On 15 March 2026, the Seimas sent back for revision a set of amendments to the Law on Equal Opportunities prepared by the Ministry of Social Security and Labour (SADM) – amendments that, among other things, would for the first time have explicitly added gender identity, gender expression, other sex characteristics and skin colour to the list of protected grounds against discrimination.
After the initial presentation, only 16 MPs voted in favour, ten voted against, and 17 abstained, meaning the bill failed to gain the momentum needed to advance, though it can still be resubmitted. The amendments were presented by Vice-Minister Rita Grigalienė as a systemic review of Lithuania’s equality framework, aligned with new EU directives on standards for equality bodies and designed to introduce long-missing concepts such as multiple, intersectional and associative discrimination – categories that would allow the Equal Opportunities Ombudsperson’s Office to more accurately assess and respond to the layered realities that LGBTIQ people, racialised communities, disabled people and women actually face in Lithuania.
The political resistance that stalled the bill was telling. MP Vytautas Sinica – the same lawmaker behind the March 2026 anti-gender referendum initiative on the constitutional definition of the family – called the amendments “the Istanbul Convention climbing in through the window,” recycling the familiar Central European “anti-gender” playbook in which any reference to gender identity or expression is rebranded as ideological contraband. His central objection was that the law does not define “gender expression” as a self-contained term; Vice-Minister Grigalienė responded that, as with most non-discrimination grounds, interpretation would fall to the Equal Opportunities Ombudsperson’s Office and the courts – which is precisely how anti-discrimination law works across the EU. That this was framed as a scandal rather than standard legal practice illustrates how far the rhetorical goalposts have shifted: simply naming trans and gender-diverse people as people who can be discriminated against is now treated by part of the Seimas as a provocation, even though international bodies – including the UN CEDAW Committee, which reviewed Lithuania in February 2026 – have repeatedly urged the country to strengthen protections for women and minorities facing intersecting forms of discrimination.
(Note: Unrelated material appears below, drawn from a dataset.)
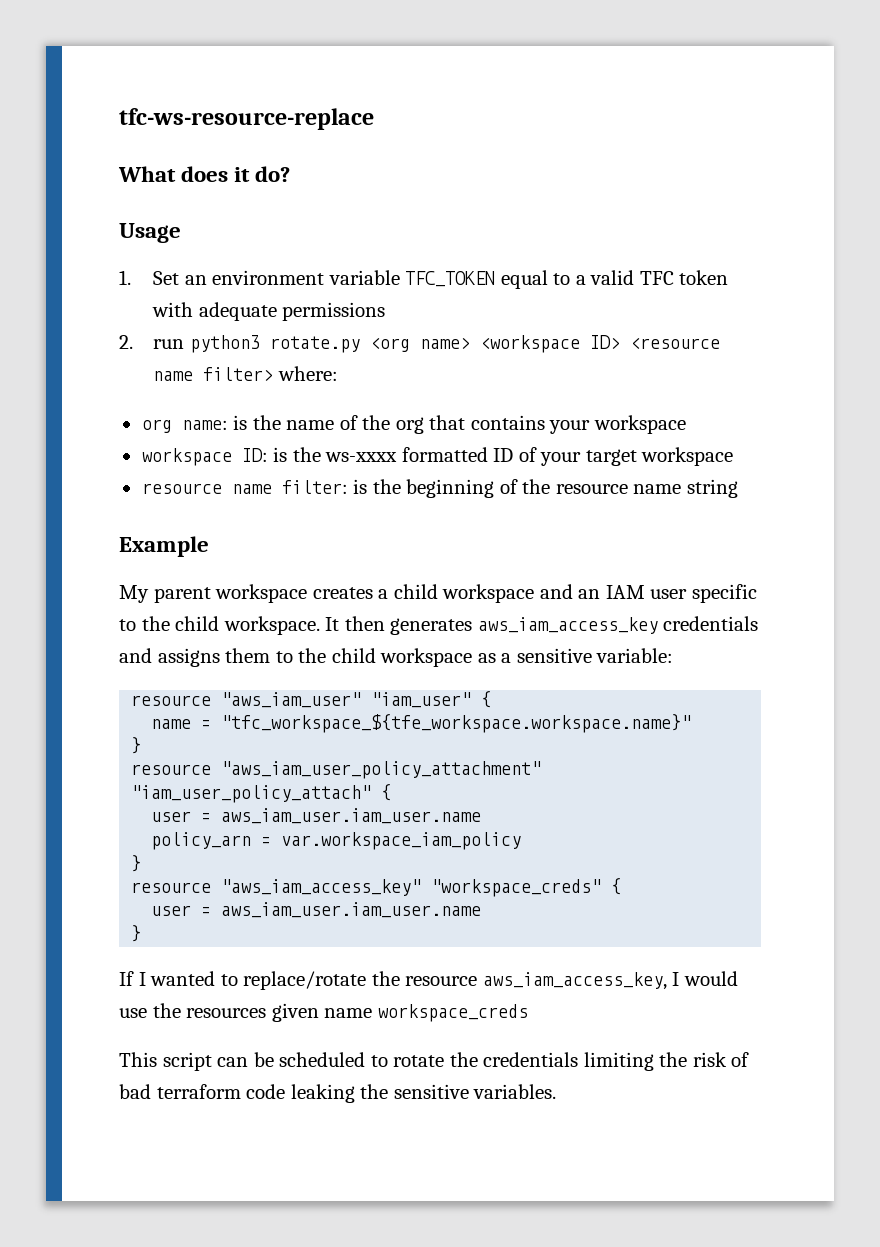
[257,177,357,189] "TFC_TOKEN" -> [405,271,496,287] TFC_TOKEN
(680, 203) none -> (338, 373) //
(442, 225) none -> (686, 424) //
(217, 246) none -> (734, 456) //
Tthe stalling of these amendments is not a neutral legislative delay – it is an active harm. Trans and non-binary people in Lithuania already live in one of the EU’s most hostile legal environments: there is still no clear gender recognition law, no partnership law despite the Constitutional Court’s April 2025 ruling that the legislature’s inaction is unconstitutional, and no explicit statutory protection against discrimination based on gender identity or expression. Every month that the Equal Opportunities Law remains in its current form, trans employees can be fired, trans tenants can be refused housing, and trans patients can be humiliated in healthcare settings with no clearly named legal ground on which to file a complaint. The Seimas majority’s willingness to let a handful of MPs reframe a technical EU-compliance bill as a culture-war battlefield – and to abstain rather than vote – is exactly the kind of quiet institutional cowardice that allows discrimination to keep functioning as the default. When lawmakers refuse even to name a group in the statute book, they are not “staying neutral” – they are choosing to leave that group outside the protection of the law.